## THE PROBLEM
In the records below, swap every "こちら" for "このページ" and give the lines again with nothing else changed. Leave the pictures out of your answer.

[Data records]
☆ ☆ ☆ ☆

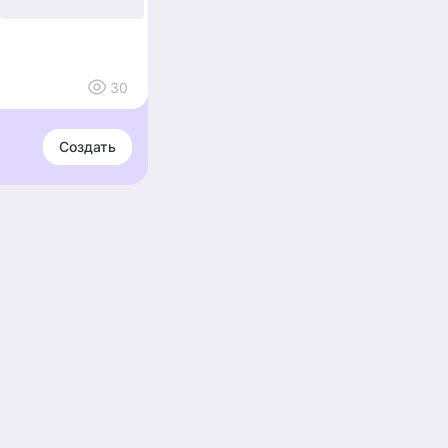
30
Создать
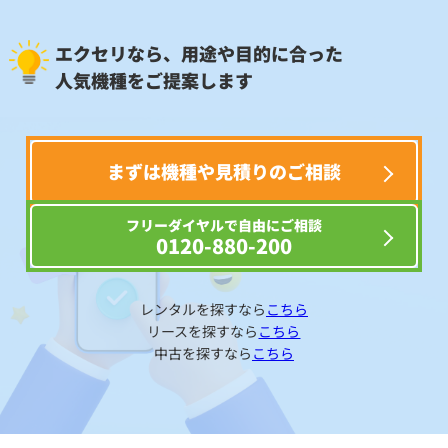
エクセリなら、用途や目的に合った
人気機種をご提案します
まずは機種や見積りのご相談
フリーダイヤルで自由にご相談
0120-880-200
レンタルを探すなら
こちら
リースを探すなら
こちら
中古を探すなら
こちら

☆ ☆ ☆ ☆

## RESULT OF THIS TASK
30
Создать
エクセリなら、用途や目的に合った
人気機種をご提案します
まずは機種や見積りのご相談
フリーダイヤルで自由にご相談
0120-880-200
レンタルを探すなら
このページ
リースを探すなら
このページ
中古を探すなら
このページ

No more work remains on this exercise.